(5)İyiler ise, katkısı kâfur olan içecekler dolu bir kadehten içerler.
Kafur, Kur’an’da geçen bir maddedir. Bazen hoş bir koku veya lezzetle ilişkilendirilse de, Kur’an bağlamında, iyi işler yapanları bekleyen saf ve mükemmel bir niteliği ifade eder.
“Ebrar” Kimlerdir?
Rabbimiz, sürekli iyilik yapanlara, Kur’an aracılığıyla görerek ve işiterek Allah’a giden yolu bulanlara ve hayatlarını Allah’a layık bir şekilde kulluk yaparak geçirenlere Ebrar der.

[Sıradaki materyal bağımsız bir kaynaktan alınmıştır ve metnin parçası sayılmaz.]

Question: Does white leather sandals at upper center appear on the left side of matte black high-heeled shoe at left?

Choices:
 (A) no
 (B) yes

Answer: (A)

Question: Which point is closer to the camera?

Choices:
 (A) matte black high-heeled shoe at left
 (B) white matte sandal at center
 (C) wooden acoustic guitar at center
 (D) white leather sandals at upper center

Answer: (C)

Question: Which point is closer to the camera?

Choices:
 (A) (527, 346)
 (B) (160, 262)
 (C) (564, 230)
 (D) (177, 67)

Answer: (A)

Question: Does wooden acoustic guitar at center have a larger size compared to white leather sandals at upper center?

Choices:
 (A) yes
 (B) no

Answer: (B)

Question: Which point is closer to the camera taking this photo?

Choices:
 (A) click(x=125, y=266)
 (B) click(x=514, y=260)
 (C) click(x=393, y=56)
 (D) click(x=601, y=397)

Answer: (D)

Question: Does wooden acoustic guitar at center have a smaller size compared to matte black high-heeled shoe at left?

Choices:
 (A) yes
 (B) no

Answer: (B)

Bir Müslüman, Ebrar’ın ta kendisi olmaya, yani çok iyilik yapmaya gayret etmelidir. Eğer bir kişi “Ben Müslümanım, yeterli” deyip iyilik yapmaktan geri duruyorsa, o kişi gerçekten Ebrar olamaz. Böyle bir iddia sadece dilde kalır ve nihayetinde bir işe yaramaz.
Şu benzetmeyi düşünün: Evinizde bir sürü yemek yapma malzemesi olabilir. Ama eğer basit bir makarna bile yapmıyor, onun yerine açlıktan şikayet ediyorsanız, o malzemeler size faydalı olur mu? Hayır, sadece orada dururlar, kullanılmazlar.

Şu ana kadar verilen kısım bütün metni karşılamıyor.